Research Findings: There is minimal discussion on AI in dark web forums
Sophos examined four prominent dark web forums known for hosting discussions related to cybercriminal activities. Surprisingly, the research revealed that discussions on AI, particularly regarding LLMs, were surprisingly scarce. In fact, the research found just 100 posts related to AI in two of the forums.
Focus on compromised ChatGPT accounts and circumventing LLM protections
Among the limited LLM-related discussions identified, a significant portion revolved around compromised ChatGPT accounts being offered for sale. Additionally, there was an emphasis on finding ways to bypass the built-in protections of LLMs, commonly known as ‘jailbreaks.’ It appears that cybercriminals were more interested in taking advantage of existing LLM resources than exploring their potential for creating new threats.
Concerns about LLM-generated code and implications for cybercrime
Interestingly, many users on these dark web forums expressed specific concerns about code generated by LLMs. These concerns primarily revolved around operational security issues and the potential for detection by antivirus and endpoint detection and response (AV/EDR) systems. It appears that cybercriminals are cautious about using LLMs due to fears of their activities being exposed or compromised.
Sophos Study: LLMs and Fraud on a Massive Scale
Parallel to this research, Sophos conducted a separate study that demonstrated how LLMs could be used to conduct fraud on a massive scale, even with minimal technical skills. Utilizing LLM tools like GPT-4, Sophos researchers built a fully functioning e-commerce website complete with AI-generated images, audio, and product descriptions.
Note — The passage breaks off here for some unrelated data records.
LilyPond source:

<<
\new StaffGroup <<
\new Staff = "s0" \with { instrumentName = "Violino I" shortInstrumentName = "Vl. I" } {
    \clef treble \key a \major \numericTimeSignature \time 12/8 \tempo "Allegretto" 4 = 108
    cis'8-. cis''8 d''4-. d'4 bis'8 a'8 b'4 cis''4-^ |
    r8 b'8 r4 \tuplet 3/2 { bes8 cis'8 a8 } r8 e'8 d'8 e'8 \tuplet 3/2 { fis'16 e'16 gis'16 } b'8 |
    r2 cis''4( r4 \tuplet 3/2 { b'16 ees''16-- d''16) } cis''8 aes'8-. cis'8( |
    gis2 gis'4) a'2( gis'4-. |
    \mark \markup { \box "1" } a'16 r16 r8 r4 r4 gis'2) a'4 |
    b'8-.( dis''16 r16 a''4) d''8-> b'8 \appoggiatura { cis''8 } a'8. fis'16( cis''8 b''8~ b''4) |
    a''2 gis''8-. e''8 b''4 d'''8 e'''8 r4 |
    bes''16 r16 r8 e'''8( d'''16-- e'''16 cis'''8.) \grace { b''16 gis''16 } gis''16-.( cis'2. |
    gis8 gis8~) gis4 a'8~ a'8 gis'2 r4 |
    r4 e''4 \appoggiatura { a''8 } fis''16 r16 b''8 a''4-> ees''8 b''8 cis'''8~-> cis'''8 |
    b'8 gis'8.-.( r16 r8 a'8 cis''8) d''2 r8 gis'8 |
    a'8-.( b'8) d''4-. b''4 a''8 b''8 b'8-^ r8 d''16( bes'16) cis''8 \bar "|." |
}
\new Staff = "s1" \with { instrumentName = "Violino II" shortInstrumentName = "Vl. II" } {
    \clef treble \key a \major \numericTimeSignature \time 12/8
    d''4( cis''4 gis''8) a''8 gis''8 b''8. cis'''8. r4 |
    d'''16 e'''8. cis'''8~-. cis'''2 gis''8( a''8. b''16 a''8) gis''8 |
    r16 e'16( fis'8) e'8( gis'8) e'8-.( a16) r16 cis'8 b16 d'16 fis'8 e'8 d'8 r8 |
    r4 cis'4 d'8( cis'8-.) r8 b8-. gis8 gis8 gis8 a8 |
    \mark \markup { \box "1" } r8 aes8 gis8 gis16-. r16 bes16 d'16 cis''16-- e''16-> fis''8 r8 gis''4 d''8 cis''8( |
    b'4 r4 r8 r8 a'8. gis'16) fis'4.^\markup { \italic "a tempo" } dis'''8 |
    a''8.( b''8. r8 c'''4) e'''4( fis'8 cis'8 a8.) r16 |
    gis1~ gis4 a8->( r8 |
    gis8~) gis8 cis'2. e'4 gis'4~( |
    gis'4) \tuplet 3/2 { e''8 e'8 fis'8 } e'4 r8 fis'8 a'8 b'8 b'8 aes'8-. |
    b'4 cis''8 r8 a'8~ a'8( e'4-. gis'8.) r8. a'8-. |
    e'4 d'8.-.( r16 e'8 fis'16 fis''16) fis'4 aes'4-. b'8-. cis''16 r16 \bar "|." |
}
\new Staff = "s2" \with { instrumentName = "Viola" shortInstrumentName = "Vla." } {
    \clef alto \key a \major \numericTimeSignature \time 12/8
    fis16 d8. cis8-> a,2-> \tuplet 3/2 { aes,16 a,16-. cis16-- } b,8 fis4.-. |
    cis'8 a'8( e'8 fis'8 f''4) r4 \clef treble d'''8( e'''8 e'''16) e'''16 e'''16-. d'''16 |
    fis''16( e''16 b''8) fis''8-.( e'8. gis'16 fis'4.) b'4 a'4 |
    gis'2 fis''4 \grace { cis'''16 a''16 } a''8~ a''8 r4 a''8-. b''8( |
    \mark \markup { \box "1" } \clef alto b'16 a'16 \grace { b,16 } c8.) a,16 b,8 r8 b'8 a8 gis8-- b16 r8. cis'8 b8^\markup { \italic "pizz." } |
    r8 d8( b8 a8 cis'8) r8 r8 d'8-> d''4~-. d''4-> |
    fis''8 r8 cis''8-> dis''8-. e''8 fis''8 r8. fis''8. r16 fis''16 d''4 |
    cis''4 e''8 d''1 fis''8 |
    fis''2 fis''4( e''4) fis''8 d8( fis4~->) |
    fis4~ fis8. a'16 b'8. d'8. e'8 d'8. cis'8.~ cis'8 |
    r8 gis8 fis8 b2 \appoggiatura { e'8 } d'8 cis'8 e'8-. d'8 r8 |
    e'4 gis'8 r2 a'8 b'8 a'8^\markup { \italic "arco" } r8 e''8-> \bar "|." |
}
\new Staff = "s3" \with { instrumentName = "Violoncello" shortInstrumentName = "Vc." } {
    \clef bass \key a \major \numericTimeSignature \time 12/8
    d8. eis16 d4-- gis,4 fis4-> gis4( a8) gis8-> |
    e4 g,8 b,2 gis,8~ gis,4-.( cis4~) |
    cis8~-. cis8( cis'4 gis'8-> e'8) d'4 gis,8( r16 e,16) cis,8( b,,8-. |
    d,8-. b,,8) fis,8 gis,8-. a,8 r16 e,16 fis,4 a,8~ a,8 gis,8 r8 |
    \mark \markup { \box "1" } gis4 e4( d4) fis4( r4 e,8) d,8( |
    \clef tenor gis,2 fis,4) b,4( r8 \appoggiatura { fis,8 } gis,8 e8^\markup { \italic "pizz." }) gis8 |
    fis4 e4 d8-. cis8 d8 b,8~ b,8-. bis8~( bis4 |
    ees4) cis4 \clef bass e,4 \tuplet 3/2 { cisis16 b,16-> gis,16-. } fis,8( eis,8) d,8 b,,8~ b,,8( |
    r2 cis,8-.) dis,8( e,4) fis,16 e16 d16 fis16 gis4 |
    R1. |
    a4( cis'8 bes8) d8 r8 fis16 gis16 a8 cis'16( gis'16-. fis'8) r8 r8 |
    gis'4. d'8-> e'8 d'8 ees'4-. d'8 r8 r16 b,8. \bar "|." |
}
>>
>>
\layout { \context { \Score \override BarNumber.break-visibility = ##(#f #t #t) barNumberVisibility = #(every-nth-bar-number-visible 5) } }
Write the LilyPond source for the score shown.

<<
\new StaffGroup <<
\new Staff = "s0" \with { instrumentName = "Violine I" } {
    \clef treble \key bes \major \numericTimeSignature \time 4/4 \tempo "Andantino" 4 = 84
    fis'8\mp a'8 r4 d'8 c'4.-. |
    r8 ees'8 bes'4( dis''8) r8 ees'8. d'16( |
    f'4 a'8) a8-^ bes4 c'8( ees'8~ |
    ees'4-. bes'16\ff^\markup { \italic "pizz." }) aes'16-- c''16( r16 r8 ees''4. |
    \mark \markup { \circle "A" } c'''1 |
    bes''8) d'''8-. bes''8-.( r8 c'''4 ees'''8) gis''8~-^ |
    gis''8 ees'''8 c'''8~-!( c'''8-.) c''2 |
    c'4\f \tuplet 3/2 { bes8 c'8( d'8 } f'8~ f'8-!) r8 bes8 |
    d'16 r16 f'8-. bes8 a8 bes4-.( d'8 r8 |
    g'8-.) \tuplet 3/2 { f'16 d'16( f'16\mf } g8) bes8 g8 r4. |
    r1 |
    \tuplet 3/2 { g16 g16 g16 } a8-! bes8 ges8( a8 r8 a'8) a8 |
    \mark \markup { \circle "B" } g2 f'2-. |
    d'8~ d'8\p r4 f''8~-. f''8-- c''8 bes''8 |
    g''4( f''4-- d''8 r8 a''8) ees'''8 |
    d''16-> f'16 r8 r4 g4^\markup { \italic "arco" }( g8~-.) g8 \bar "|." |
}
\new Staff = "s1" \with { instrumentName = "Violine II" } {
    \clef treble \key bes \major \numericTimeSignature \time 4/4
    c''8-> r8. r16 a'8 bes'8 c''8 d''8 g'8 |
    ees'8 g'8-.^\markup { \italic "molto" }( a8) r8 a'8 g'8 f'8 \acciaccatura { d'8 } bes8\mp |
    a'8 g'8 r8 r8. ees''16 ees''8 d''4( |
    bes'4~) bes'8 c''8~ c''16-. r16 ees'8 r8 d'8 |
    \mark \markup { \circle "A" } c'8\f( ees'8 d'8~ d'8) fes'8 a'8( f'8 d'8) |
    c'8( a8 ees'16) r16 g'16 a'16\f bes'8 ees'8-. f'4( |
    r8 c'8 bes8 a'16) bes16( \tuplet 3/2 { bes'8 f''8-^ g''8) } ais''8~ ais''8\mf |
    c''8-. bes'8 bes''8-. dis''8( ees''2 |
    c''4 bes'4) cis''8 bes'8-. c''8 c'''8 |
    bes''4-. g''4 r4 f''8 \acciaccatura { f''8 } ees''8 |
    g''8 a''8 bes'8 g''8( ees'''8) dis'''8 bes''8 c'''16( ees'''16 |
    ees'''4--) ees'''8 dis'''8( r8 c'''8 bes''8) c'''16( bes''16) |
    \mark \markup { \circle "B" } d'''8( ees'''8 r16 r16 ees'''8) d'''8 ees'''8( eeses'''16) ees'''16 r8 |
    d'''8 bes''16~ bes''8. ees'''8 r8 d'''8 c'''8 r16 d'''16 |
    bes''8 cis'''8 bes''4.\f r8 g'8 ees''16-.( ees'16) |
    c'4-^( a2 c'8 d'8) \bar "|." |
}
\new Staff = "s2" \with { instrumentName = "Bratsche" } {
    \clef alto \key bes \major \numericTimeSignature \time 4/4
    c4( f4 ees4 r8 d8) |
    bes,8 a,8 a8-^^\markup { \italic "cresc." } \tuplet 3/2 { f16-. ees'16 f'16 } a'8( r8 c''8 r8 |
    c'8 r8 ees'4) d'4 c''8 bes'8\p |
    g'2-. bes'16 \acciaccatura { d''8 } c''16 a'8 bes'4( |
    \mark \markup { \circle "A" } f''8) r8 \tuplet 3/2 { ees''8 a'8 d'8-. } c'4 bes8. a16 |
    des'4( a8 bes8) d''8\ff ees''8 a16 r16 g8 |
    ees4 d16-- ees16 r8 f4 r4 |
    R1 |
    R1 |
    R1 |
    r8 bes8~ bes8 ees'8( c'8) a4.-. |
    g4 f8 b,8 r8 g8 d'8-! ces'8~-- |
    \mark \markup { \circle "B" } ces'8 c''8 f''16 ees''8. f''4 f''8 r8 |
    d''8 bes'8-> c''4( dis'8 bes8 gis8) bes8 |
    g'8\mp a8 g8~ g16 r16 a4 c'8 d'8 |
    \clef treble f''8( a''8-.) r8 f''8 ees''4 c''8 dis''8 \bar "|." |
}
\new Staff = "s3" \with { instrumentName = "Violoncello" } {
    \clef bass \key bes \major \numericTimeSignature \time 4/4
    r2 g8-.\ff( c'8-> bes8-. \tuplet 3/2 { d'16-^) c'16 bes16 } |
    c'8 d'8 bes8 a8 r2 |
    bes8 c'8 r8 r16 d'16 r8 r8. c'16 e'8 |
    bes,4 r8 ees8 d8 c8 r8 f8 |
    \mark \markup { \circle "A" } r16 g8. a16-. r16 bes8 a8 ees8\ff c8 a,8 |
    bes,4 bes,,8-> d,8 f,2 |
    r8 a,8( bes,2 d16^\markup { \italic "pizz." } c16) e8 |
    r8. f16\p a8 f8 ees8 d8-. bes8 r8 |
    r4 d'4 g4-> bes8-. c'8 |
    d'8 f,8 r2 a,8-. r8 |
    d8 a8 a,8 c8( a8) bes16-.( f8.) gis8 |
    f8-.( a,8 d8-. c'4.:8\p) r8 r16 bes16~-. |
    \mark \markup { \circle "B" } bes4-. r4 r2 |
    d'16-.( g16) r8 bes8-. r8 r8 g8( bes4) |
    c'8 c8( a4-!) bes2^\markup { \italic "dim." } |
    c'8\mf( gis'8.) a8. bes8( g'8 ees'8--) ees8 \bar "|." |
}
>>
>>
Creating hundreds of similar websites quickly with the click of a button
To illustrate the tremendous potential for mass production of fraudulent websites, Sophos X-Ops revealed that they were able to create hundreds of similar websites in a matter of seconds using a single button. This automation highlights the efficiency and scalability that LLMs can bring to cybercriminal activities.
Purpose of the research: Preparing for AI-based threats before they become widespread
Sophos emphasized that the research was not conducted merely to provide insights into the current state of dark web forums but to proactively prepare for the potential threats that AI-based tools like LLMs might pose in the future. By understanding the current landscape and potential misuse of LLMs, cybersecurity professionals can develop countermeasures and preventive strategies to mitigate emerging risks effectively.
Potential for AI technology to be utilized for automated threats
The research findings indicate that while Dark Web forums currently show limited interest in LLMs, the potential for their application in automated threats cannot be overlooked. As the capabilities of LLMs continue to advance, cybercriminals may ultimately embrace these technologies to automate and amplify their malicious activities.
Integrating generative AI elements into classic scams
This study aligns with previous observations on the integration of generative AI elements in traditional cyber scams. For instance, scammers have already utilized AI-generated text or photographs to deceive and lure victims into various fraudulent schemes. As AI technology becomes more accessible and sophisticated, threat actors are likely to explore new avenues to exploit unsuspecting targets on a larger scale.
Despite the limited current interest among dark web forums in using LLMs, it is essential for the cybersecurity community to remain vigilant and proactive in addressing AI-based threats. The potential for these powerful AI tools to be harnessed for malicious purposes cannot be ignored. Close collaboration between researchers, industry experts, and law enforcement agencies will be crucial in mitigating the emerging risks and enhancing our collective resilience to future AI-driven cyber threats.